With spring around the corner, we need something to wake up our senses! Ginger is one of the sassiest seasonings in the chef’s pantry. Its strong, clean taste adds a flavor punch that can’t be matched. In each of its forms it performs a different role. Fresh ginger offers the most intense flavor, typically in Asian-inspired dishes. Pan-seared fish, when finished with chopped, fresh ginger and a dry white wine sings in your mouth. Ginger has deep roots in western soil as well. The British take a fancy to ginger marmalade, and Americans, to gingerbread. Crystallized ginger is used as a breath mint and candy in Brazil. In India it is cherished in chutneys and relishes.

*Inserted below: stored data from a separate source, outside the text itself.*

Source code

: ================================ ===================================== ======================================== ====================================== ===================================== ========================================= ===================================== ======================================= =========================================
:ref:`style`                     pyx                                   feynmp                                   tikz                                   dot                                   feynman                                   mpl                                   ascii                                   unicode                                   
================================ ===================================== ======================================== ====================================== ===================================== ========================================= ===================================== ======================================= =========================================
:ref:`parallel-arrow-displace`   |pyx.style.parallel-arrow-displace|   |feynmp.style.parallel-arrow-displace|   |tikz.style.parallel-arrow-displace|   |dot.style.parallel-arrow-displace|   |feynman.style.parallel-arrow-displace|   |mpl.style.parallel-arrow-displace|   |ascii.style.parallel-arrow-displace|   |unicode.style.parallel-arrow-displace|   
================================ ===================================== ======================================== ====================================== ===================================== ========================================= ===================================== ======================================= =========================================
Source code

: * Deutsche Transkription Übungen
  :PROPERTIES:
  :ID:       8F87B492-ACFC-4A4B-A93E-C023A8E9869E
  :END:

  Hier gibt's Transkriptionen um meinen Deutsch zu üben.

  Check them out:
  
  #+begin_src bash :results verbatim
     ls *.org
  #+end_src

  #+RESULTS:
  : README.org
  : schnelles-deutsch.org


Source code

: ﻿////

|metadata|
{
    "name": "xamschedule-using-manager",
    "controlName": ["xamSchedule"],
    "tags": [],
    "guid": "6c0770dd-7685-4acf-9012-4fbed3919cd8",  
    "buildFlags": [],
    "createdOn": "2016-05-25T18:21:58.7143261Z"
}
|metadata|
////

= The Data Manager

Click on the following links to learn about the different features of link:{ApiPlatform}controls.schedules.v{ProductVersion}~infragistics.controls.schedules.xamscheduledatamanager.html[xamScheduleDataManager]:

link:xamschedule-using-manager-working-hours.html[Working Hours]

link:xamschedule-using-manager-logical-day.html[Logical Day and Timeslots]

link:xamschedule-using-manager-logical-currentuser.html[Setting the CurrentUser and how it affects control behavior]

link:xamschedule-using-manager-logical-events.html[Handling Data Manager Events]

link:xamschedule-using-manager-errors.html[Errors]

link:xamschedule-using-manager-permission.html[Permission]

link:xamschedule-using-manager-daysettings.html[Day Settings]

This time of year, it’s fun to make fresh, homemade ginger ale. Depending upon your mood, a spicy ginger martini isn’t bad either. The recipes are simple, literally. Start with a simple syrup made of water and sugar. Use the ratio of two cups of sugar for every cup of water, and one cup of fresh, thin-sliced, peeled ginger. Cook the syrup over medium heat until reduced by about half. It should be slightly syrupy. Strain and chill the syrup and save the ginger pieces. If you want to make crystallized ginger, roll the reserved ginger in sugar and bake in a low oven (200 degrees) for about two hours, or until dry and chewy.

For the ginger ale, fill a tall glass with ice. Add two to three tablespoons of ginger syrup. Fill with club soda and two lemon wedges, and stir until dissolved. For the martini, just add a little ginger syrup to your martini shaker. Add your favorite vodka and lots of ice, strain, and garnish with crystallized ginger.